Monday, January 5, 2015

Film Review: The Theory Of Everything (2015)


In the middle of 2014, an American mathematician devised a (tongue-in-cheek) system of the ‘highlight’ data of Kindle users to see how far through readers got with a book before they gave up reading. His intention was to counteract the journalistic hype about must-read summer books and prove that regardless of hype some things are much more widely discussed than they are actually consumed. So what did he call this irreverent classification system?? It was named The Hawking Index: a reference to Stephen Hawkings, The Brief History Of Time – being widely recognized as “the most unread book of all time”. 

Yet regardless of what you might think about his popular introduction to the physics and mathematics of spacetime, I defy anyone to not want to finish James Marsh’s new biopic about the fascinating and somewhat tragic life of the legendary rock-star scientist Stephen Hawkings.

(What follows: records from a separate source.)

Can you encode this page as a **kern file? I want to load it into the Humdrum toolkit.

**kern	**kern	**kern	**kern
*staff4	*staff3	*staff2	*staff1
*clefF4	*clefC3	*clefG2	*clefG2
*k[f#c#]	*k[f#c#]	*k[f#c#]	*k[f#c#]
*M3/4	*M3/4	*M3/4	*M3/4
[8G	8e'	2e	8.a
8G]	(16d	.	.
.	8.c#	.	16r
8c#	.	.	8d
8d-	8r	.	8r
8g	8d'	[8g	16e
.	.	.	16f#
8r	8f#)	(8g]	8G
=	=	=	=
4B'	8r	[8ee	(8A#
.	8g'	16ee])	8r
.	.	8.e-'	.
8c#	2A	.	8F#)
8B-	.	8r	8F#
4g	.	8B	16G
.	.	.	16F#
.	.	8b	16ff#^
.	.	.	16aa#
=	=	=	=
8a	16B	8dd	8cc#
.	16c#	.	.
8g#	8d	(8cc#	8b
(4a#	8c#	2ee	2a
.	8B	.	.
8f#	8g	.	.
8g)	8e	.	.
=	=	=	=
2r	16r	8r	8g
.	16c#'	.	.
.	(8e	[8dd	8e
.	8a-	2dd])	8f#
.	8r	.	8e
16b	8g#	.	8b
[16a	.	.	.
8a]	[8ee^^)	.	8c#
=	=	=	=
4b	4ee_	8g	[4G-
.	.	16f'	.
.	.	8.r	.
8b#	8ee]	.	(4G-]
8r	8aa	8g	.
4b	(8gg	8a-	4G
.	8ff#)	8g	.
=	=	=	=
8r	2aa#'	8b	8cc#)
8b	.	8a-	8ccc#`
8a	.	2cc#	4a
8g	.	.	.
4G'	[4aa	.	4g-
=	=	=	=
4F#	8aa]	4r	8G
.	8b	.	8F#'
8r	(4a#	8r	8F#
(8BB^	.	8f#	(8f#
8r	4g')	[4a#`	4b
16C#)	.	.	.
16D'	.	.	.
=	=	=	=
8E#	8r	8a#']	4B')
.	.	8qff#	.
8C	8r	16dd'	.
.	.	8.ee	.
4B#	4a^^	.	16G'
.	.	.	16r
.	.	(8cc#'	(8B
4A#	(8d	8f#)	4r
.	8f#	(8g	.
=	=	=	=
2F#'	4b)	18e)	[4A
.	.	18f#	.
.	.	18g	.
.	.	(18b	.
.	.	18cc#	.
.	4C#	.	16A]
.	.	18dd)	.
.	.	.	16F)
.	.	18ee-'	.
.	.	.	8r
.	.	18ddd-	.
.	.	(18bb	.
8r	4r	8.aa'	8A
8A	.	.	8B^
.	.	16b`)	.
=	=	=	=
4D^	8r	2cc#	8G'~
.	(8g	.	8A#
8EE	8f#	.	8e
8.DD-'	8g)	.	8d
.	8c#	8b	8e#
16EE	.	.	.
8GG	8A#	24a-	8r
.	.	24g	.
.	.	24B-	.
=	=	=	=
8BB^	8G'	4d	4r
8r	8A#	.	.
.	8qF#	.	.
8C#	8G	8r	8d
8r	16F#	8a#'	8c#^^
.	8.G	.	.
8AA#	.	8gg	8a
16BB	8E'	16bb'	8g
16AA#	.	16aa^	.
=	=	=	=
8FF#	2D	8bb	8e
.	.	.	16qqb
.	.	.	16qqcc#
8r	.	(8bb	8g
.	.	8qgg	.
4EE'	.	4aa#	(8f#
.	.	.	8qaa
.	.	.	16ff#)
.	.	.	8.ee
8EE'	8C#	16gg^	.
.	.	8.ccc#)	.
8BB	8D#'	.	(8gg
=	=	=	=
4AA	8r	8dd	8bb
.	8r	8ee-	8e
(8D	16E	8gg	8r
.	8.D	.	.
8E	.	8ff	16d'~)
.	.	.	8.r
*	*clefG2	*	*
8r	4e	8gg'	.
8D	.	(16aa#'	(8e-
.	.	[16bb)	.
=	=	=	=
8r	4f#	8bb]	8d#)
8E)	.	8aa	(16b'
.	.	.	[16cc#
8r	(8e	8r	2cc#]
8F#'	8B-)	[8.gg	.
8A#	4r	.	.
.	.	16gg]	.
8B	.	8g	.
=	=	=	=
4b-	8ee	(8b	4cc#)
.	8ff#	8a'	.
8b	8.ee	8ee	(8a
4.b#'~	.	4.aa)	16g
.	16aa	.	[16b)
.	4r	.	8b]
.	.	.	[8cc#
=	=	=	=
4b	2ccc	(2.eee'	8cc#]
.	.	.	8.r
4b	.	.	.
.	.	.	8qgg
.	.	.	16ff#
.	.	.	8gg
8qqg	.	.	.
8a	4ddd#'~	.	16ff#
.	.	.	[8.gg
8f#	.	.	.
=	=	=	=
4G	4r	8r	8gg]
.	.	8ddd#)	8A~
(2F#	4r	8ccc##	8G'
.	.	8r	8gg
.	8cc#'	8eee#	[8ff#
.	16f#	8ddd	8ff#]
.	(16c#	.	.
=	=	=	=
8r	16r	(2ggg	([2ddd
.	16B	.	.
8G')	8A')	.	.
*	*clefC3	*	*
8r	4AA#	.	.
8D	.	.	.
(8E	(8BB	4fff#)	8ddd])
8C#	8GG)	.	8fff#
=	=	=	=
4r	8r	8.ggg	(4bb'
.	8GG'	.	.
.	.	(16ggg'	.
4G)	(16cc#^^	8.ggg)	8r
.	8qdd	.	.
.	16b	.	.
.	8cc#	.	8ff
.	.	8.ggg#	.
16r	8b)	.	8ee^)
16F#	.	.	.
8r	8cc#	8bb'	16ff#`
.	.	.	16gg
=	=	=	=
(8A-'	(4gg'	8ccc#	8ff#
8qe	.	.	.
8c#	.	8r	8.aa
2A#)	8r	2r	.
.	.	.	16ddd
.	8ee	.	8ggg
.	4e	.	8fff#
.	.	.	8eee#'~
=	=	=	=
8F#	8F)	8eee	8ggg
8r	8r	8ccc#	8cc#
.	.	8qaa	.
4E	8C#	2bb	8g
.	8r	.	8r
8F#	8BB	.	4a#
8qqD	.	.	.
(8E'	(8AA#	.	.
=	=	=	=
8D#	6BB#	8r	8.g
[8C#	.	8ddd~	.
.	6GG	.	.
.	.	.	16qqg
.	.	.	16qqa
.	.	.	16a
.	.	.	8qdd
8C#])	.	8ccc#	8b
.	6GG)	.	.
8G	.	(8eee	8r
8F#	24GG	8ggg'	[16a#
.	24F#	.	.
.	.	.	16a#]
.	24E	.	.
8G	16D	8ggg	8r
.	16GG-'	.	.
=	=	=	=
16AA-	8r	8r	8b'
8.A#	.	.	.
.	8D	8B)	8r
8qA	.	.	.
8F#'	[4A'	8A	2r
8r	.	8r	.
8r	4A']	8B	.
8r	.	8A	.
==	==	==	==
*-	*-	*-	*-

For all Hawkings’ fame and insanely impressive scientific achievements over the past decades, The Theory of Everything is mostly a simple story about a husband and wife who have to deal with a potentially insurmountable obstacle in their relationship…

In 1963, Stephen Hawkings (Eddie Redmayne) is at Cambridge University attempting to decide what he should concentrate on for his PHD thesis, alongside Jane (Felicity Jones), who is studying medieval Iberian poetry. They awkwardly meet at a party where they quickly discover that he is a cosmologist (religion for intelligent atheists), whereas she is devoutly Church of England. Despite their intellectual and social differences they begin to fall in love, yet after Stephen takes a spectacular fall in the outdoor quad their burgeoning relation is put to the ultimate test: Before he can complete his studies he is diagnosed with a deadly Motor Neuron Disease and given just two years to live.

Anyone that has any interaction at all with popular culture will know that Hawkings is still very much alive, so the narrative then follows his intellectual ascent to find a unifying theory to unite quantum theory with general relativity and writing his famous book, alongside his physical descent into paralysis and having to rely on his now famous robotic replacement voice.

For a story with such a tragic central theme, TTOE is surprisingly tender and funny at times. Hawkings has always been celebrated for his self-deprecating humour, and Redmayne has delivers an incredible performance, managing to capture his charm and sense of mischief at the same time as portraying his physical disability with uncanny realism. Having to hold difficult physical positions for take after take must have been exhausting (although obviously not as exhausting as having the actual, terrible disease) and is astonishing to see on screen – especially when the film gives you momentary flashbacks and you can see the (d)evolution in adjacent frames.

Not only is Hawking’s disease present in the physical performance, but also in the camerawork. At the beginning of the film there are lots of soft-focus, crafted shots of movement – such as strong agile knees of rowers, or pinball machine flippers, or couples dancing at a ball – to heighten the irony of what is about to happen to the body of the central character. Later on there is a hugely affective scene where Stephen, Jane and some friends are having a celebratory meal to toast his doctorate and as they all settle in to eat the camera lingers over Stephen’s struggle to hold his cutlery to his mouth compared with the other young healthy diners all elegantly cutting their meat and sipping their champagne. The audience is elegantly forced to empathise with how hard and frustrating it is becoming for him to undertake the simplest of actions.

The film has been criticised by some for focusing too much on the relationship and not enough on the science, yet I disagree as the early parts of the film are a clear love-letter to scientific discovery. The camera constantly pans softly across science equipment and atomic-structure models, not to mention the almost pornographic celebration of chalk on chalk boards writing mathematic equations. (One day I hope someone with more time on their hands than I do makes a YouTube edit of all of the shots of mathematicians and scientists writing on chalkboards from Hollywood films – it always looks so beautiful on camera precisely because 99.9999% of the audience do not understand it…)

As I alluded before however, it is not just a story about Hawkings the scientist, but also Stephen and Jane the young couple in love. And, without ruining some of the more tender scenes, I feel that it bravely deals with the obvious question of how a young couple deals with a massive physical obstacle in their relationship. The film eloquently portrays lust as well as love, and makes the story all the more realistic and complex because of it… 

So regardless of whether you have any interest of the specific details of how quantum mechanics might ever coincide with Einsteinian models of cosmic relativity (spoiler alert: I do, massively), The Theory Of Everything is enough of a beautiful story of a brilliant mind facing an enormous challenge to satisfy even the most ardent scientific skeptic.